- _Brief_
For this exercise, reproduce the entries below exactly, but only from the line containing "Hur länge växer" through the line containing "Hur många dialekter finns det i Sverige –", both included.

[[ Available records open ]]

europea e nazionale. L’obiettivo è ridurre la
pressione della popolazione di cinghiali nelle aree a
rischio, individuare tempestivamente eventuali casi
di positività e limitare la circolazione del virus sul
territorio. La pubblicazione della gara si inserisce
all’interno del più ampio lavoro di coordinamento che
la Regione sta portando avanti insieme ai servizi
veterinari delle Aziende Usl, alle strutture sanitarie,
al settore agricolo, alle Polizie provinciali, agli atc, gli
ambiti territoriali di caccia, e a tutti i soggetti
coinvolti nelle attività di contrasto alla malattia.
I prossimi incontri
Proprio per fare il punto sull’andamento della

[[ Available records closed ]]
[[ Available records open ]]

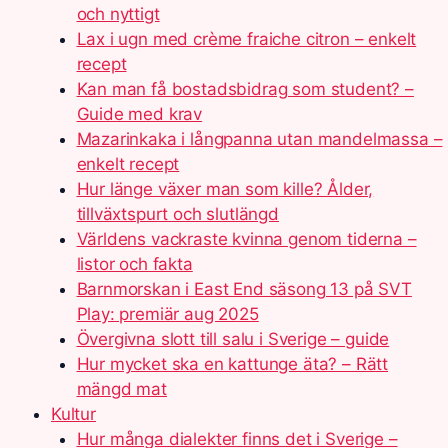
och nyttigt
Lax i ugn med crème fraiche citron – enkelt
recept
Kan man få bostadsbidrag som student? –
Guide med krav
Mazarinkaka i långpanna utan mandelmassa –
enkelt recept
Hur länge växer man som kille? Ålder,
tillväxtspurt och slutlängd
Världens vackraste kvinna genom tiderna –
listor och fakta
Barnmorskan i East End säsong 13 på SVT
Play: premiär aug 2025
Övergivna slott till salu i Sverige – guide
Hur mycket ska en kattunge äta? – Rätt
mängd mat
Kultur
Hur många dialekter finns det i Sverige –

[[ Available records closed ]]

- _The completed task_
Hur länge växer man som kille? Ålder,
tillväxtspurt och slutlängd
Världens vackraste kvinna genom tiderna –
listor och fakta
Barnmorskan i East End säsong 13 på SVT
Play: premiär aug 2025
Övergivna slott till salu i Sverige – guide
Hur mycket ska en kattunge äta? – Rätt
mängd mat
Kultur
Hur många dialekter finns det i Sverige –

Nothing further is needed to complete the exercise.